Bounding box prediction data
++++++++++++++++++++

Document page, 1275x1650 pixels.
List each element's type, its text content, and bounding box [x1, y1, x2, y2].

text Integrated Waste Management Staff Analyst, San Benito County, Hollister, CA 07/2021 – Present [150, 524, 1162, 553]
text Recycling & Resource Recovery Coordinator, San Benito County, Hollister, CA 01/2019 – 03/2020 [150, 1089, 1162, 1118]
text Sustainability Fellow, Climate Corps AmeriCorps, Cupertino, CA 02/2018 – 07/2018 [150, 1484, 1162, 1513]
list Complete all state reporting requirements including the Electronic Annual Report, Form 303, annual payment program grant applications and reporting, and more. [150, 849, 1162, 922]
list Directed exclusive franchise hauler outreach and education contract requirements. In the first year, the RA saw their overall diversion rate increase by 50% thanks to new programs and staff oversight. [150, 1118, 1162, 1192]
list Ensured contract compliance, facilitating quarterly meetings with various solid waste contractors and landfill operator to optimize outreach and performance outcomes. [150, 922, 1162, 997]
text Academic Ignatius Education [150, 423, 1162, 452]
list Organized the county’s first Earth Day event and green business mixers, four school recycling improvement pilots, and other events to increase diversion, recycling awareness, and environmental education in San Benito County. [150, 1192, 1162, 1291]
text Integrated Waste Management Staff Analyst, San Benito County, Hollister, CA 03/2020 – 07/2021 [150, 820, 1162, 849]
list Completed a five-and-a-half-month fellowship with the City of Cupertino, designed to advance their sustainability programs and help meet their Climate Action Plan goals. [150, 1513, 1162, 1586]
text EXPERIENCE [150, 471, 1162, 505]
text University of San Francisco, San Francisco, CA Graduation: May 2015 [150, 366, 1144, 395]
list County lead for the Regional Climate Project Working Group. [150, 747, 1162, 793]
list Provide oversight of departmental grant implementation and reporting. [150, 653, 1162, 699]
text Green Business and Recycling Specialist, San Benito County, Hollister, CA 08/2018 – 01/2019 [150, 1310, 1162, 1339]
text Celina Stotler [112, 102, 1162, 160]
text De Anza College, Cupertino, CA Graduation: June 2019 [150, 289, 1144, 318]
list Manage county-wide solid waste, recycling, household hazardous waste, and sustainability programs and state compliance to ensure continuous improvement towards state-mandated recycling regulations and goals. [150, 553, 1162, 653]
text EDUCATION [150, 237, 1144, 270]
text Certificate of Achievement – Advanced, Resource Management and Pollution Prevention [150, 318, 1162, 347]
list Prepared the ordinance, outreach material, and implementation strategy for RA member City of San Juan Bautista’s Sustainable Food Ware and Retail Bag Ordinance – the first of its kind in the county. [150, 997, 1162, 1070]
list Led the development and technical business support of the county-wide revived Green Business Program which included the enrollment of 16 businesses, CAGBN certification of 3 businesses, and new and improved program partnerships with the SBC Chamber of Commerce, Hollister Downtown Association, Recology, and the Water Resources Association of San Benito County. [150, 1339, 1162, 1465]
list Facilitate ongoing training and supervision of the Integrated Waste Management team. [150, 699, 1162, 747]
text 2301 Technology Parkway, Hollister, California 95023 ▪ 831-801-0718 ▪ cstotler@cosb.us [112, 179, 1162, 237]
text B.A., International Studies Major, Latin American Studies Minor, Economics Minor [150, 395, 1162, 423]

++++++++++++++++++++

> [Directions for this task]: Your answer must be every record above, repeated exactly.

> [Exercise solution]:
Document page, 1275x1650 pixels.
List each element's type, its text content, and bounding box [x1, y1, x2, y2].

text Integrated Waste Management Staff Analyst, San Benito County, Hollister, CA 07/2021 – Present [150, 524, 1162, 553]
text Recycling & Resource Recovery Coordinator, San Benito County, Hollister, CA 01/2019 – 03/2020 [150, 1089, 1162, 1118]
text Sustainability Fellow, Climate Corps AmeriCorps, Cupertino, CA 02/2018 – 07/2018 [150, 1484, 1162, 1513]
list Complete all state reporting requirements including the Electronic Annual Report, Form 303, annual payment program grant applications and reporting, and more. [150, 849, 1162, 922]
list Directed exclusive franchise hauler outreach and education contract requirements. In the first year, the RA saw their overall diversion rate increase by 50% thanks to new programs and staff oversight. [150, 1118, 1162, 1192]
list Ensured contract compliance, facilitating quarterly meetings with various solid waste contractors and landfill operator to optimize outreach and performance outcomes. [150, 922, 1162, 997]
text Academic Ignatius Education [150, 423, 1162, 452]
list Organized the county’s first Earth Day event and green business mixers, four school recycling improvement pilots, and other events to increase diversion, recycling awareness, and environmental education in San Benito County. [150, 1192, 1162, 1291]
text Integrated Waste Management Staff Analyst, San Benito County, Hollister, CA 03/2020 – 07/2021 [150, 820, 1162, 849]
list Completed a five-and-a-half-month fellowship with the City of Cupertino, designed to advance their sustainability programs and help meet their Climate Action Plan goals. [150, 1513, 1162, 1586]
text EXPERIENCE [150, 471, 1162, 505]
text University of San Francisco, San Francisco, CA Graduation: May 2015 [150, 366, 1144, 395]
list County lead for the Regional Climate Project Working Group. [150, 747, 1162, 793]
list Provide oversight of departmental grant implementation and reporting. [150, 653, 1162, 699]
text Green Business and Recycling Specialist, San Benito County, Hollister, CA 08/2018 – 01/2019 [150, 1310, 1162, 1339]
text Celina Stotler [112, 102, 1162, 160]
text De Anza College, Cupertino, CA Graduation: June 2019 [150, 289, 1144, 318]
list Manage county-wide solid waste, recycling, household hazardous waste, and sustainability programs and state compliance to ensure continuous improvement towards state-mandated recycling regulations and goals. [150, 553, 1162, 653]
text EDUCATION [150, 237, 1144, 270]
text Certificate of Achievement – Advanced, Resource Management and Pollution Prevention [150, 318, 1162, 347]
list Prepared the ordinance, outreach material, and implementation strategy for RA member City of San Juan Bautista’s Sustainable Food Ware and Retail Bag Ordinance – the first of its kind in the county. [150, 997, 1162, 1070]
list Led the development and technical business support of the county-wide revived Green Business Program which included the enrollment of 16 businesses, CAGBN certification of 3 businesses, and new and improved program partnerships with the SBC Chamber of Commerce, Hollister Downtown Association, Recology, and the Water Resources Association of San Benito County. [150, 1339, 1162, 1465]
list Facilitate ongoing training and supervision of the Integrated Waste Management team. [150, 699, 1162, 747]
text 2301 Technology Parkway, Hollister, California 95023 ▪ 831-801-0718 ▪ cstotler@cosb.us [112, 179, 1162, 237]
text B.A., International Studies Major, Latin American Studies Minor, Economics Minor [150, 395, 1162, 423]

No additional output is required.